Sans oublier le rôle des médias et des publicités qui
présentent tous ces produits comme une nécessité ». Et comme
le dit Goweida, si tout ceci se passe avec l’encouragement,
le consentement et le soutien du gouvernement, il est
indispensable de lui demander des comptes. Le gouvernement
perçoit des impôts sur les revenus des sociétés de portables
et il est satisfait du nombre en recrudescence des abonnés.
Il perçoit aussi des impôts sur l’importation et la vente du
tabac sans oublier les impôts prélevés sur les cours
particuliers. Il est ainsi un partenaire et un incitateur.

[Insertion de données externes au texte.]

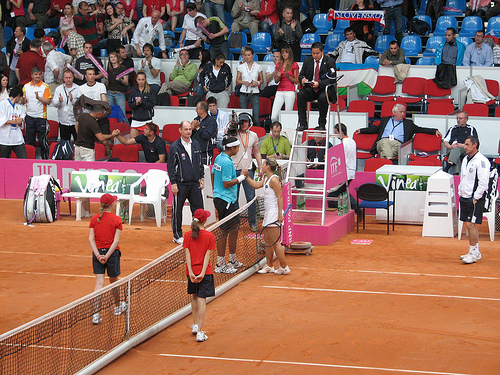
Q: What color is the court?
A: Brown.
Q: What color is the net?
A: White.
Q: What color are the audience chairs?
A: Red and blue.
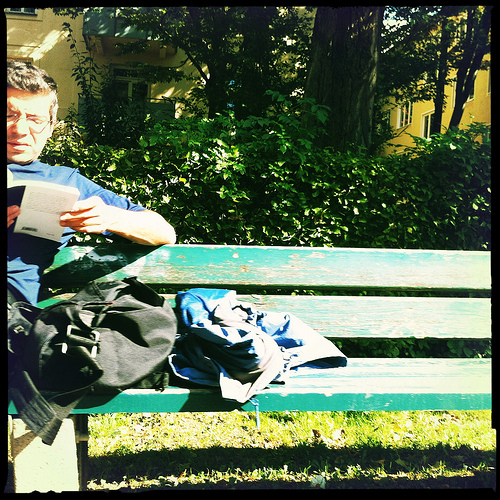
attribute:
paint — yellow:
[443, 56, 496, 131]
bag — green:
[0, 277, 180, 394]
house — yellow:
[365, 0, 496, 158]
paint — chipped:
[191, 243, 251, 274]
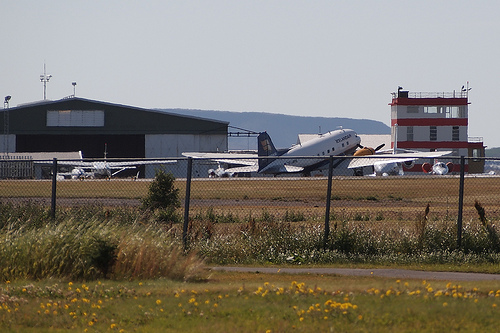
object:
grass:
[0, 220, 495, 332]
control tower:
[388, 81, 487, 175]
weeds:
[197, 205, 417, 220]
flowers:
[235, 272, 332, 301]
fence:
[0, 156, 500, 251]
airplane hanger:
[0, 96, 229, 180]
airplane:
[181, 126, 453, 178]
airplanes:
[51, 150, 177, 180]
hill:
[150, 108, 391, 148]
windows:
[407, 127, 413, 133]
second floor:
[390, 126, 468, 142]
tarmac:
[14, 172, 493, 182]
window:
[342, 143, 345, 147]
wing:
[347, 150, 453, 168]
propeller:
[353, 143, 386, 156]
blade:
[374, 144, 385, 152]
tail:
[181, 131, 304, 176]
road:
[201, 266, 499, 281]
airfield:
[4, 80, 499, 208]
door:
[142, 134, 202, 178]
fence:
[390, 91, 468, 99]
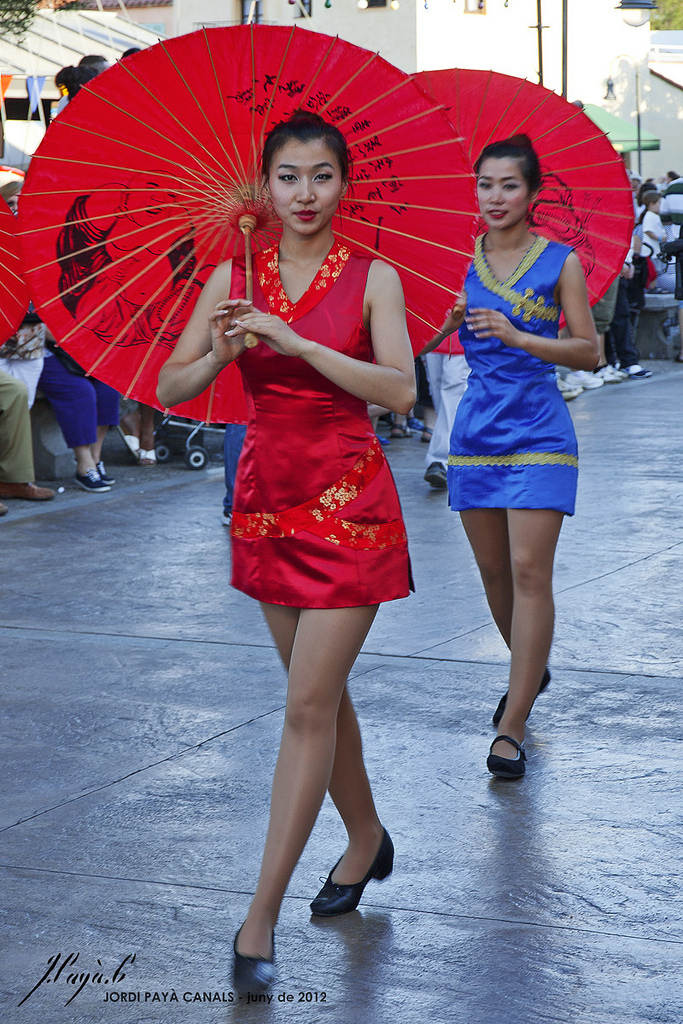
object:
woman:
[158, 101, 419, 994]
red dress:
[226, 236, 414, 608]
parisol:
[407, 68, 635, 358]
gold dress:
[444, 233, 577, 513]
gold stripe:
[504, 233, 550, 291]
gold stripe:
[472, 235, 558, 325]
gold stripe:
[444, 451, 578, 468]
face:
[267, 109, 345, 237]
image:
[55, 164, 220, 355]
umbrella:
[18, 20, 483, 423]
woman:
[419, 131, 599, 780]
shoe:
[310, 822, 393, 917]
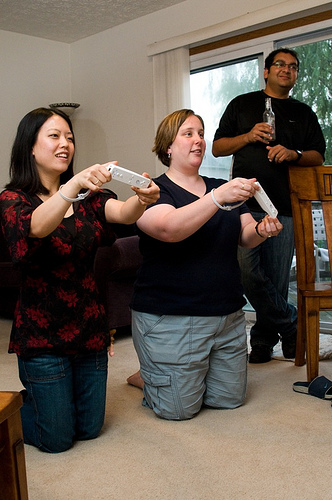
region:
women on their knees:
[34, 61, 331, 453]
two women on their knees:
[4, 77, 263, 488]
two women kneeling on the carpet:
[1, 90, 306, 446]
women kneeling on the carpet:
[34, 85, 311, 466]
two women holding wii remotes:
[31, 58, 310, 410]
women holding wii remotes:
[6, 86, 282, 284]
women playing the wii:
[9, 87, 298, 279]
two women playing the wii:
[23, 90, 331, 309]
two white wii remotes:
[70, 152, 290, 229]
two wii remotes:
[10, 126, 285, 256]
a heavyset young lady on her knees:
[114, 105, 276, 418]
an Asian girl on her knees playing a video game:
[2, 101, 129, 460]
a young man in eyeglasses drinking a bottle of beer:
[213, 39, 319, 358]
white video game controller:
[88, 158, 155, 204]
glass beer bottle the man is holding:
[258, 97, 278, 142]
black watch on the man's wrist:
[290, 147, 304, 164]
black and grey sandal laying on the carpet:
[287, 371, 331, 404]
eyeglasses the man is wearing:
[272, 58, 299, 73]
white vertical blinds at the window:
[150, 49, 196, 113]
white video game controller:
[240, 174, 279, 220]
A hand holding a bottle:
[254, 94, 279, 149]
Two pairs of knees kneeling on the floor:
[19, 348, 254, 457]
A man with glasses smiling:
[258, 43, 306, 97]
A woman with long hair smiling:
[5, 100, 77, 181]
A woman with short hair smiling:
[149, 105, 213, 175]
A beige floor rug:
[130, 437, 282, 489]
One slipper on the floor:
[288, 370, 331, 403]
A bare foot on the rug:
[124, 364, 149, 392]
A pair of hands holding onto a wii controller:
[198, 164, 295, 242]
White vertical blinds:
[146, 49, 198, 108]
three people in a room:
[8, 34, 330, 492]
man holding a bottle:
[212, 44, 330, 374]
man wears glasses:
[217, 38, 325, 146]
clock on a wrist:
[264, 138, 315, 168]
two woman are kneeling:
[0, 96, 276, 454]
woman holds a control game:
[2, 98, 156, 461]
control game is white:
[55, 158, 159, 205]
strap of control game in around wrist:
[49, 158, 150, 211]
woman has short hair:
[127, 99, 235, 206]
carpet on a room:
[5, 320, 324, 498]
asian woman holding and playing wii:
[4, 104, 163, 454]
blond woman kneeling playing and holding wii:
[124, 108, 290, 420]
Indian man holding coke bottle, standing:
[210, 44, 322, 367]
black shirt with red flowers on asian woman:
[2, 173, 120, 352]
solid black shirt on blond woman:
[128, 169, 254, 314]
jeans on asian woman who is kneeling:
[21, 340, 112, 458]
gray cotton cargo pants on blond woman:
[125, 299, 248, 421]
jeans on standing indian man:
[238, 203, 307, 356]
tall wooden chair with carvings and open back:
[285, 160, 329, 385]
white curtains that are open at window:
[148, 47, 195, 189]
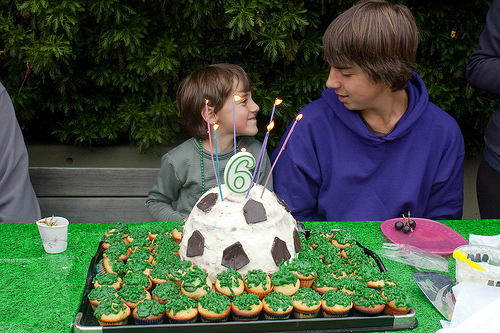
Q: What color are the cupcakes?
A: Green and brown.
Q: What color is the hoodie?
A: Purple.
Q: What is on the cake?
A: Candles.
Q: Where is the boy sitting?
A: Behind the cake.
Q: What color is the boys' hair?
A: Brown.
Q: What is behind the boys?
A: A green plant.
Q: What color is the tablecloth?
A: Green.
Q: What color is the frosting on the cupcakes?
A: Green.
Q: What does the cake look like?
A: A soccer ball.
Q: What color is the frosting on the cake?
A: White.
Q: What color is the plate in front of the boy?
A: Pink.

Nous nous trouvons face à un recul dangereux des
comportements et des mœurs des citoyens. Les médias nous
rapportent tous les jours des nouvelles de crimes et de
violence. Des crimes et des malaises sociaux, comme
l’explique Ahmad Yéhia. Il cite l’exemple d’une jeune
mendiante qu’il a croisée un jour dans la rue et à qui il a
proposé de trouver un travail. « Elle m’a dit qu’elle
gagnait entre 30 à 40 L.E. par heure en mendiant, combien
gagnerait-elle si elle devait travailler comme vendeuse ou
femme de ménage ? », indique Yéhia, qui pense que notre
société est divisée aujourd’hui en trois classes. Une qui
possède beaucoup d’argent et ne travaille pas, une autre qui
travaille et n’arrive pas à joindre les deux bouts et une
troisième qui est au chômage et ne possède rien. « Ce qui
crée ce mode de consommation qui met en valeur les
apparences et fait sentir que ces citoyens sont marginalisés
à cause des injustices sociales, ce qui pousse beaucoup de
gens à s’adonner à la drogue », renchérit Yéhia qui est
convaincu que le travail et la production sont la seule
issue pour sauver cette société. Avis partagé par la
journaliste Farida Al-Choubachi qui assure qu’il n’y a rien
de vrai qui occupe le temps et l’esprit des gens. « Entre
l’individualisme et l’état d’anarchie actuel, l’esprit des
gens rôde. 12 milliards de livres sont payés par les
Egyptiens en cours particuliers à cause d’un système
éducatif défaillant. Un processus supposé être le fondement
de la structure de la société. De la corruption à outrance
et encouragée par la bureaucratie de l’Etat. Un niveau de
revenu qui ne convient guère avec la hausse des prix et un
discours religieux qui ne s’intéresse qu’aux apparences et
ne met pas l’accent sur la valeur du travail. Qu’est-ce que
nous pouvons attendre alors d’un peuple vivant dans ces
conditions difficiles ? », s’interroge-t-elle.
Des
chiffres de consommation et dépenses qui sont des indices
révélateurs comme l’affirme Ibtihal Younès, experte de
développement humain. Selon elle, c’est à cause de l’absence
de programmes visant à profiter de l’énergie des jeunes, à
les propulser dans des projets de développement ou même à
les sensibiliser. « Il y a un grand vide social et politique
où vivent les jeunes, et une fois que certains essayent de
s’exprimer à travers les blogs, ils sont censurés ou mis en
prison. Dans une société où ils n’ont pas d’exemple à suivre
ou de leaders sociaux, où la corruption devient un mode de
vie et où la pauvreté et le chômage sont en hausse, c’est
normal de rencontrer des enfants de 8 ans en train de fumer
de la drogue, comme c’est le cas au quartier de Ezbet Al-Nakhl
où j’étais dans une visite de travail », dit Younès en se
demandant comment chercher le développement dans une société
où des milliers de gens sont soumis à « des opérations de
défiguration » et de destruction de la pensée. « Qui profite
de cette absence du raisonnement chez des milliers
d’Egyptiens ? Comme s’il s’agissait d’un complot visant à
détruire ce peuple », dit-elle.
Mais
comment peut-on s’en sortir ? Pour Ahmad Abdallah,
psychiatre soucieux des maux de la société, un changement
radical serait nécessaire. Selon lui, ces modes de
consommation ne sont que des moyens pour fuir une réalité
pénible. « Nous sommes aujourd’hui une société qui manque de
tous les fondements essentiels au développement », assure
Abdallah, en ajoutant qu’il est temps d’avoir une union qui
appelle à un changement social total.
Sinon,
il n’est donc pas étrange que Farouq Goweida reçoive une
lettre d’un habitant de Mahalla lui demandant comment il
peut être inscrit à Guiness Records parce qu’il possède 7
différentes lignes de portable dont les numéros sont
semblables, à l’exception du code de la compagnie.